Aujourd’hui, Fumigène donne la parole à Setha. Il interroge ses origines qui s’entremêlent à celles de son engagement dans le travail social.

Quand je signe par mon nom de famille, on a tendance à m’associer à une origine noire africaine ou à Omar Sy. Malheureusement nos points communs s’arrêtent à nos noms de famille et aux parcours de migration de nos pères. 

Si je devais raconter toute son histoire, je n’aurais pas assez de ces quelques pages. Je commencerais même par la fin. Il me remercie de l’avoir écouté et d’écrire quelques lignes de son histoire. La question qui lui revient le plus en tête ? « Pourquoi suis-je vivant? » me confie-t-il. Pourquoi lui ? Lui et ses cinq camarades, seuls rescapés d’une compagnie de plus de 400 hommes. 

Face à nous, ses enfants, il a toujours été très secret. Il nous en parle moins difficilement maintenant que nous sommes adultes… Aujourd’hui, je peux enfin dire que je connais mon histoire. Une interview aux allures de discussion mais un exercice qui fera quand même mouiller les yeux de mon père. 

Pourquoi ces secrets? Pourquoi cette discrétion ? Peut-être ses traumas de soldat qui l’incitent même à mettre un terme rapidement à notre échange. 

Mon père est-il un héros? Pour avoir réussi à s’échapper d’un camp de travaux forcés ? Ou est-il seulement né sous une bonne étoile ? 

La chance qu’il a eu dans ce camp tient-elle de l’amitié? Le hasard a fait que l’ami avec qui il a été capturé avait des membres de sa famille gardien du camp. Le message codé pour fuir était « regardez toujours au sud ». Je n’en saurai pas plus sur l’issue de ce message ni comment ils sont parvenus à s’enfuir. Là encore, du secret.
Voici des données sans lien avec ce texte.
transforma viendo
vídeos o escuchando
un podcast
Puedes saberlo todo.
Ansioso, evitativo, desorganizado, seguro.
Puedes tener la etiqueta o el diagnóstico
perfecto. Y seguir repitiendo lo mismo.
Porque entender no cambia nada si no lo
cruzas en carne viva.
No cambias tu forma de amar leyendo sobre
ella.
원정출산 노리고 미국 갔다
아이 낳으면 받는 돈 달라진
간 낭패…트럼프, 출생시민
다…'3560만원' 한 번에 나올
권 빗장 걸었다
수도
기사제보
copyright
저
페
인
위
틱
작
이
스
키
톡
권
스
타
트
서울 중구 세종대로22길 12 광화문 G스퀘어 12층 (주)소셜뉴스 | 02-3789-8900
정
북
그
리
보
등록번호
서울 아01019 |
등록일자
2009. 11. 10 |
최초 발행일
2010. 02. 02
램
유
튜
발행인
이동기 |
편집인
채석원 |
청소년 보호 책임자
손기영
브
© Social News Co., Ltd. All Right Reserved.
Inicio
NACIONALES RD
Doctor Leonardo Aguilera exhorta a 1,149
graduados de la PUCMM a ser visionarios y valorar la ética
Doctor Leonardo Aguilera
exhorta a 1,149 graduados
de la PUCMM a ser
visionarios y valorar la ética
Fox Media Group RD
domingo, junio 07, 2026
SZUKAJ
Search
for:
La suite ? Dix jours dans la forêt, perdu au milieu des cris d’animaux, sans rien manger. Quand soudain il arrive sur une haute montagne limite thaï/khmer et cette dernière image qui les marquera tous les deux à tout jamais « Voir le pays de si haut ». Il m’explique avoir pleuré en haut de cette montagne : tristesse, déchirement puisqu’ils quittent leur patrie. Ils le savent, ils abandonnent leur famille, peut être condamnée à mort.

C’est comme si ses rencontres avaient orienté toute sa vie. Sur la route de l’exil, il a évité la prison grâce à une amitié commune avec ce chef de police thaïlandais qui devait au départ l’enfermer pour motif “d’avoir traversé la frontière en toute illégalité.” 

En France, la rencontre avec des personnes de la croix rouge et du foyer d’hébergement qui ont tout fait pour aider mes parents en les orientant rapidement vers un travail et en appartement.

Les parents de mon père le croyaient mort et ont organisé une cérémonie de décès. En 1992 quand il retourna au Cambodge, il croisa la femme d’un ami. Elle organisa des retrouvailles à Siem Reap avec son père, son frère et son frère adoptif.

Une rencontre encore aujourd’hui. Moi avec ce père que je connais enfin.